Courts have also smacked down Todd Rokita personally. He hasn’t listened either.
Then there’s the case against Jamie Noel, the southern Indiana political heavyweight who who pleaded guilty earlier this month to 27 felonies. Noel’s corruption, and his cozy ties to numerous state Republicans, have been the subject of considerable reporting, but The Capital Chronicle has focused on the effects of that corruption.
When a life is on the line in the back of an ambulance, first responders are supposed to have the best tools available to give every patient a fighting chance, said former paramedic Crystal Blevins. But for many who worked at New Chapel EMS — the southern Indiana emergency service provider previously ran by now-convicted former Clark County Sheriff Jamey Noel — “the equipment and the medicine, a lot of the time, wasn’t there.”
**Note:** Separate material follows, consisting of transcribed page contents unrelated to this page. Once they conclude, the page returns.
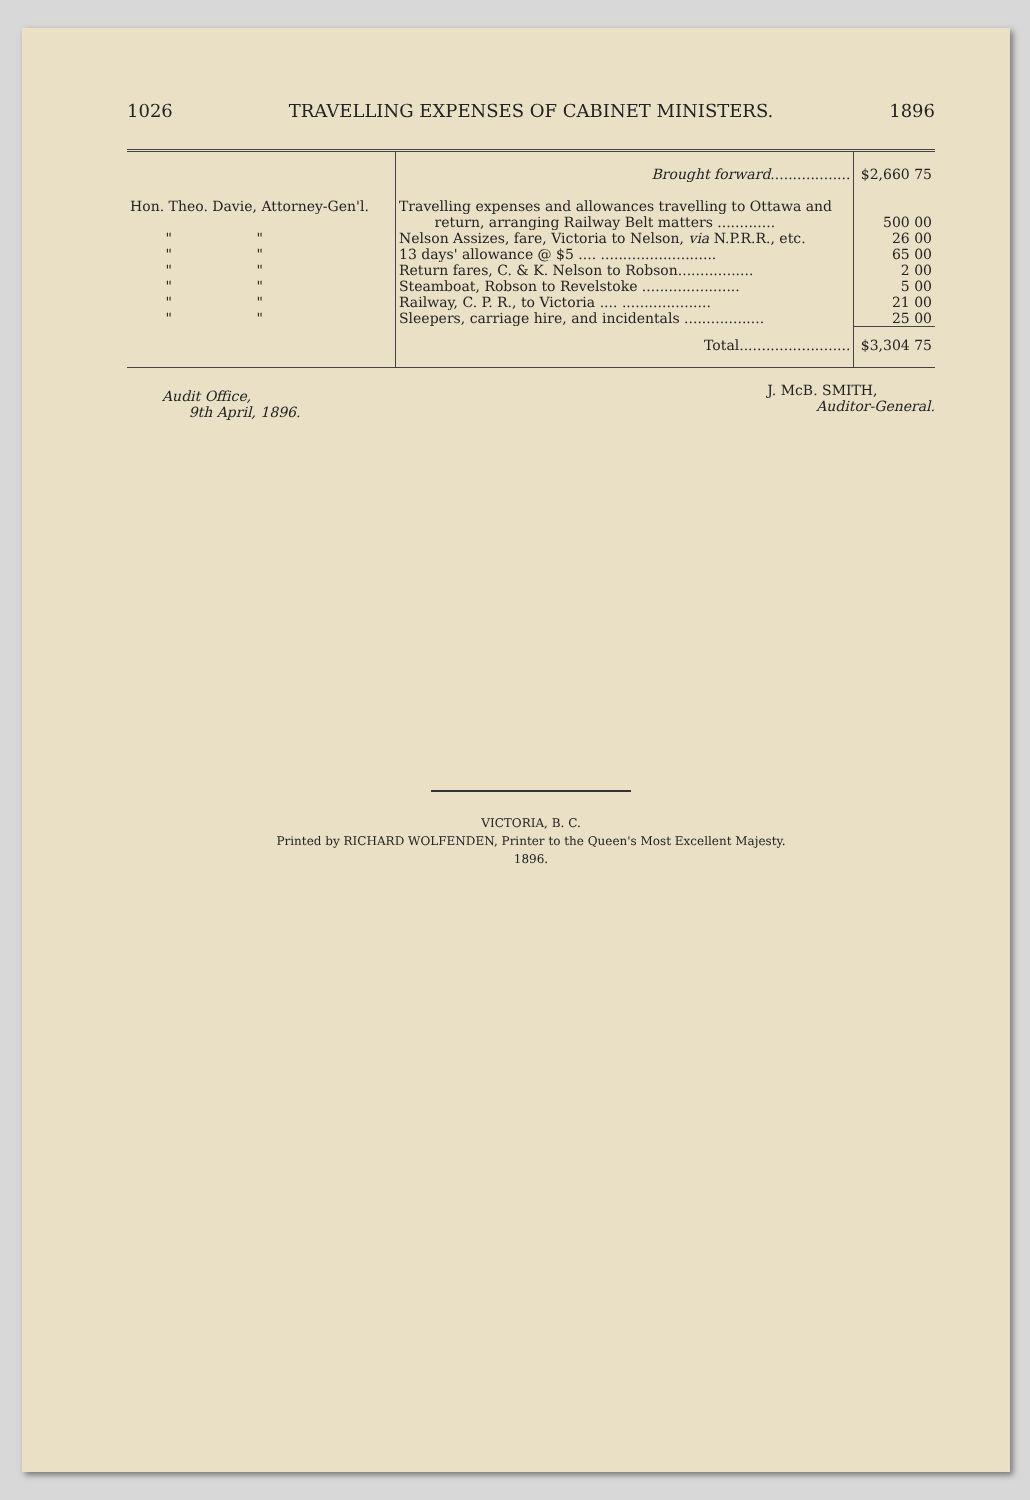1026 TRAVELLING EXPENSES OF CABINET MINISTERS. 1896
| | Brought forward .................. | $2,660 75 |
| Hon. Theo. Davie, Attorney-Gen'l. | Travelling expenses and allowances travelling to Ottawa and return, arranging Railway Belt matters ............. | 500 00 |
| " " | Nelson Assizes, fare, Victoria to Nelson, via N.P.R.R., etc. | 26 00 |
| " " | 13 days' allowance @ $5 .... .......................... | 65 00 |
| " " | Return fares, C. & K. Nelson to Robson................. | 2 00 |
| " " | Steamboat, Robson to Revelstoke ...................... | 5 00 |
| " " | Railway, C. P. R., to Victoria .... .................... | 21 00 |
| " " | Sleepers, carriage hire, and incidentals .................. | 25 00 |
| | Total......................... | $3,304 75 |
Audit Office,
9th April, 1896.
J. McB. SMITH,
Auditor-General.
VICTORIA, B. C.
Printed by RICHARD WOLFENDEN, Printer to the Queen's Most Excellent Majesty.
1896.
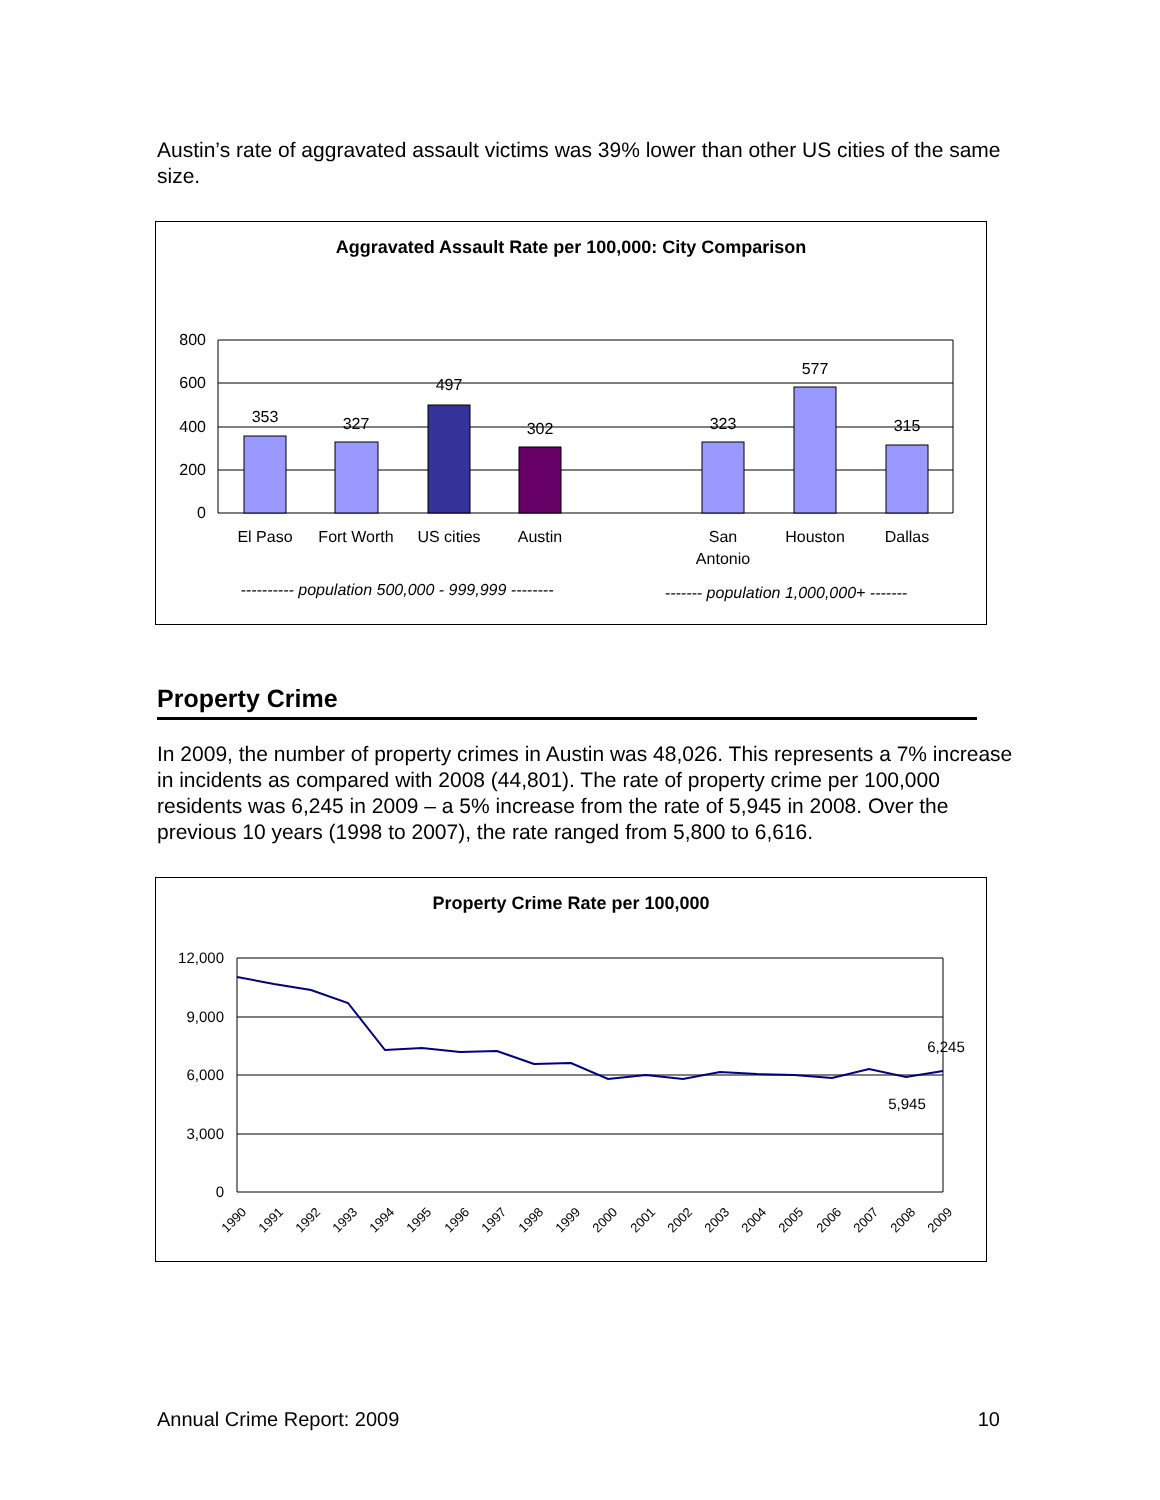Austin’s rate of aggravated assault victims was 39% lower than other US cities of the same size.
Aggravated Assault Rate per 100,000: City Comparison
800
600
400
200
0
353
327
497
302
323
577
315
El Paso
Fort Worth
US cities
Austin
San
Antonio
Houston
Dallas
---------- population 500,000 - 999,999 --------
------- population 1,000,000+ -------
Property Crime
In 2009, the number of property crimes in Austin was 48,026. This represents a 7% increase in incidents as compared with 2008 (44,801). The rate of property crime per 100,000 residents was 6,245 in 2009 – a 5% increase from the rate of 5,945 in 2008. Over the previous 10 years (1998 to 2007), the rate ranged from 5,800 to 6,616.
Property Crime Rate per 100,000
12,000
9,000
6,000
3,000
0
6,245
5,945
1990
1991
1992
1993
1994
1995
1996
1997
1998
1999
2000
2001
2002
2003
2004
2005
2006
2007
2008
2009
Annual Crime Report: 2009 10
“There was this lie being presented to the public about what New Chapel was giving — they weren’t fulfilling that promise. Jamey ran the service out of greed … telling us there weren’t funds for what we needed, and then we came to find out the money was there all along,” Blevins told the Indiana Capital Chronicle. …
Court documents indicate that Noel stole more than half of the taxpayer dollars provided to New Chapel by Clark and Floyd counties. In his last four years as leader, he pocketed at least half a million dollars in wages and spent $2 million more on vacations, clothing, Rolex watches, child support payments, his daughter’s college tuition and more, according to state auditors.
Noel served as the Clark County sheriff from 2015 until the end of 2022. He was also the Republican Party chair for both Clark County and Indiana’s 9th Congressional District. That made him the gatekeeper for southern Indiana’s Republican political hopefuls for the last decade.
Noel and Rokita are examples of the hubris that enables corruption. When a political party uses its legislative power to gerrymander the electorate and ensure its continuation of political control, that cronyism invites abuse by greedy and self-interested individuals who are confident that they are beyond the reach of angry constituents.
Power corrupts, and absolute power corrupts absolutely. It is definitely time for a change.